Try it
Reproduce all of the rows below verbatim, leaving out the pictures.

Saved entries

----

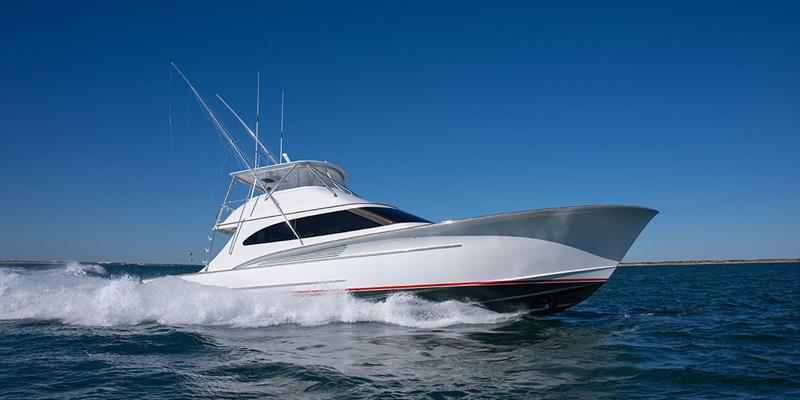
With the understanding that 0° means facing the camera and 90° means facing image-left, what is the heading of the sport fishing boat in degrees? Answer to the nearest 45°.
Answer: approximately 270°
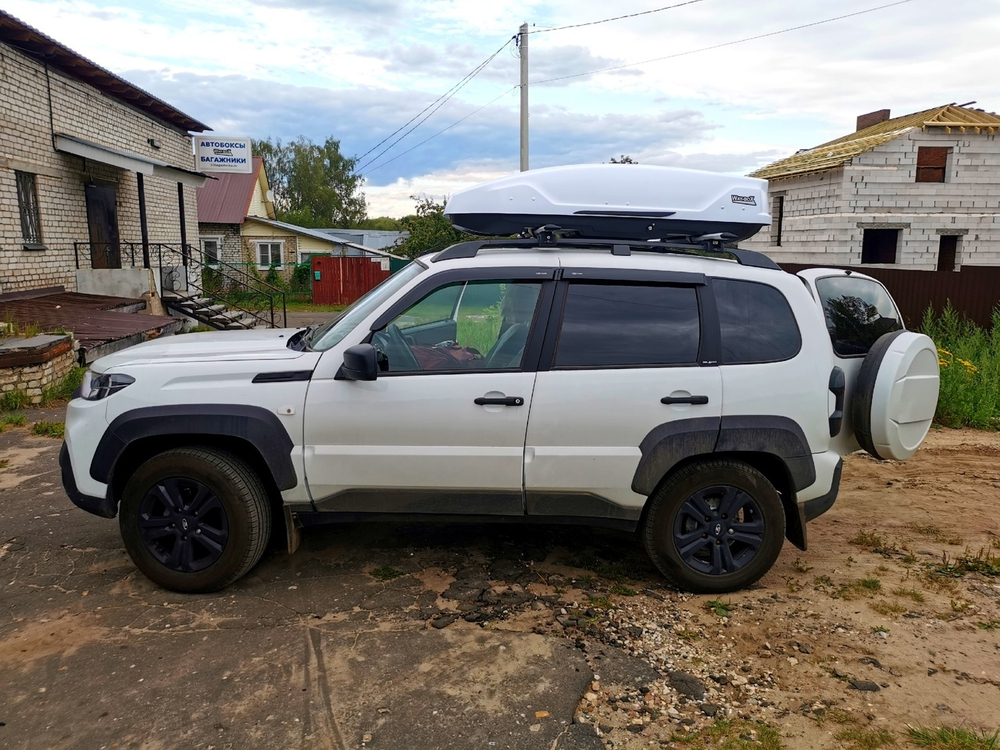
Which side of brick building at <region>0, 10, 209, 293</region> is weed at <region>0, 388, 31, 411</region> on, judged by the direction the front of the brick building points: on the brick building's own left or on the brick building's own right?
on the brick building's own right

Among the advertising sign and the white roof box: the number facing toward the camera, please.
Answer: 1

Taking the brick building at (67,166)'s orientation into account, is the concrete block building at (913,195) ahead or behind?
ahead

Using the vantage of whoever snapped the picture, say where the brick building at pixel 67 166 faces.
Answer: facing the viewer and to the right of the viewer

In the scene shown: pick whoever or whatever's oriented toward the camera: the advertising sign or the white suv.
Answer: the advertising sign

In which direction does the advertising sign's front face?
toward the camera

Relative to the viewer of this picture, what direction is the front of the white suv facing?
facing to the left of the viewer

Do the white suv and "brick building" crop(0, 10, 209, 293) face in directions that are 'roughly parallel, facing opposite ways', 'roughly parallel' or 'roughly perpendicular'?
roughly parallel, facing opposite ways

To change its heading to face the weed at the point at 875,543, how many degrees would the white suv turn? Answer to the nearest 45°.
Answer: approximately 180°

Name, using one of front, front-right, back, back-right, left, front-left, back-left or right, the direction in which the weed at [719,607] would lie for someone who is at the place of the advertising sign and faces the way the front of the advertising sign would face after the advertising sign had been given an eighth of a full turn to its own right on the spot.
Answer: front-left

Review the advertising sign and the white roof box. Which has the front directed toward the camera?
the advertising sign

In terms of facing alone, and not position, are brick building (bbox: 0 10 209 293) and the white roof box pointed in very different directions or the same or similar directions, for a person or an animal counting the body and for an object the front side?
very different directions

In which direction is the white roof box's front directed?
to the viewer's left

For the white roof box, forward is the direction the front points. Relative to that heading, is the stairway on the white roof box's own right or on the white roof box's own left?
on the white roof box's own right
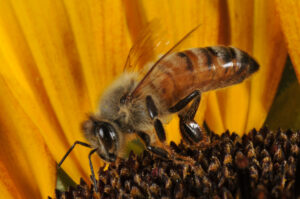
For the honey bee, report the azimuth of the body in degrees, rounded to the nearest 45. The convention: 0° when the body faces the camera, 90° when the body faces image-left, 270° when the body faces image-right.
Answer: approximately 90°
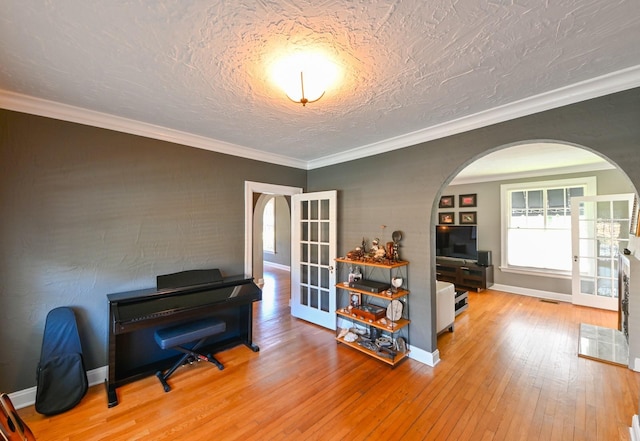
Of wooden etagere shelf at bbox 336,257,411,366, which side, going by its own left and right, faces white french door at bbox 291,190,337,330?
right

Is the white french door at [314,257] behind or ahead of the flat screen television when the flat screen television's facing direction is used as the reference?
ahead

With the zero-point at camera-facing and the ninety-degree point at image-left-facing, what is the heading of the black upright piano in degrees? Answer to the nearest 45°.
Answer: approximately 315°

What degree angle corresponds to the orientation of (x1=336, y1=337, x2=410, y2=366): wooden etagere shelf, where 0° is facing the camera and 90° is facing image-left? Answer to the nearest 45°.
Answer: approximately 45°

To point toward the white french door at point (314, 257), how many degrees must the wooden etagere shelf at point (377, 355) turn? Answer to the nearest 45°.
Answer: approximately 90° to its right

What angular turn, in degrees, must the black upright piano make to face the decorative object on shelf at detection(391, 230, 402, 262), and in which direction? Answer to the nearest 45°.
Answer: approximately 45° to its left

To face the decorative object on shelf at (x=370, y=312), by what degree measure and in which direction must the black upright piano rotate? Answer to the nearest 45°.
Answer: approximately 45° to its left

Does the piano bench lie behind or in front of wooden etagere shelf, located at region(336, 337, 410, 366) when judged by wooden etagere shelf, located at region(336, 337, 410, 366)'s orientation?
in front
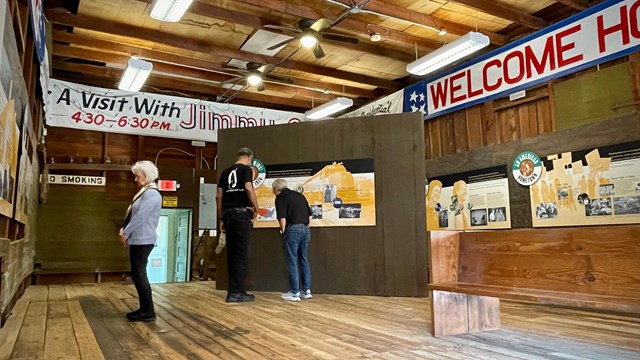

----

Task response
With the understanding that 0° means facing the camera and 90° means facing image-left, what is the heading of the sport fishing boat in degrees? Answer to the nearest 45°.
Answer: approximately 270°
Which side of brick building at <region>0, 10, 209, 293</region> is weed at <region>0, 388, 31, 411</region> on, judged by the direction the front of the brick building points: on the brick building's own left or on the brick building's own right?
on the brick building's own right

Among the advertising sign and the white roof box: the number facing toward the camera, please.
Answer: 1

Taking the brick building at (67,166)'s orientation into account, is the concrete block building at (913,195) ahead or behind?
ahead

Using the vantage of whoever snapped the picture, say where the brick building at pixel 67 166 faces.
Answer: facing the viewer and to the right of the viewer

In the scene shown: pick whoever or whatever's oriented toward the camera: the advertising sign or the white suv.
Answer: the advertising sign

In which direction does the advertising sign's front face?
toward the camera

Relative to the viewer of this picture, what direction is the front of the white suv facing?
facing to the left of the viewer

Do the white suv and "brick building" crop(0, 10, 209, 293) face in directions that are 'roughly parallel, facing opposite ways', 'roughly parallel' or 'roughly perpendicular'?
roughly parallel, facing opposite ways

To change its heading to face the weed at the point at 875,543, how many degrees would the white suv turn? Answer to the nearest 45°.
Answer: approximately 180°

Name, using one of front, front-right, back, back-right, left, front-left, back-left or right, the direction in which the weed at [719,607] would lie for someone who is at the place of the advertising sign and faces the way the front of the advertising sign would face after the advertising sign had been given an eighth of a full turn to its own right on the spot.
Answer: front-left

Review the advertising sign and the white roof box. Which has the front directed toward the camera?
the advertising sign

In terms of facing alone, and not position, are brick building (bbox: 0 10 209 293) and the white roof box pointed in very different directions or the same or similar directions, for a person or an animal counting the body and for an object the front side?
very different directions

In which direction is the white roof box's front directed?
to the viewer's left

For the white roof box, forward is the direction the front points. Relative to that heading, is the stairway on the white roof box's own right or on the white roof box's own left?
on the white roof box's own right
For the honey bee, report the azimuth of the body in degrees, rounded to the nearest 45. The convention: 0° when the body faces the camera, 90° when the body faces image-left, 270° when the body faces image-right.
Answer: approximately 90°
Of wooden etagere shelf at bbox 336,257,411,366, which side, going by its own left and right, faces white french door at bbox 291,190,337,330?
right

Is the white french door at [314,257] behind or ahead of the flat screen television when the flat screen television's facing direction is used as the reference?
ahead

With the zero-point at camera-facing and the ninety-degree point at image-left-facing, what is the heading of the black upright piano in degrees? Answer to the nearest 45°.
Answer: approximately 315°

What degree angle corresponds to the orientation of (x1=336, y1=337, x2=410, y2=366): wooden etagere shelf, where 0° is facing the camera and 90° is facing image-left? Answer to the nearest 45°.
Answer: approximately 45°

To point toward the white french door at point (314, 257), how many degrees must the wooden etagere shelf at point (377, 355) turn? Answer to the nearest 45°.
Answer: approximately 90° to its right

What angular turn, in degrees, must the black upright piano make to face the decorative object on shelf at detection(391, 230, 402, 262), and in which direction? Answer to the nearest 45°.
Answer: approximately 45° to its left

To face the decorative object on shelf at (x=370, y=312), by what degree measure and in which direction must the black upright piano rotate? Answer to the nearest 45°.
Answer: approximately 45° to its left

Does the piano bench lie behind or in front of wooden etagere shelf, located at region(336, 337, 410, 366) when judged by wooden etagere shelf, located at region(336, 337, 410, 366)'s orientation?
in front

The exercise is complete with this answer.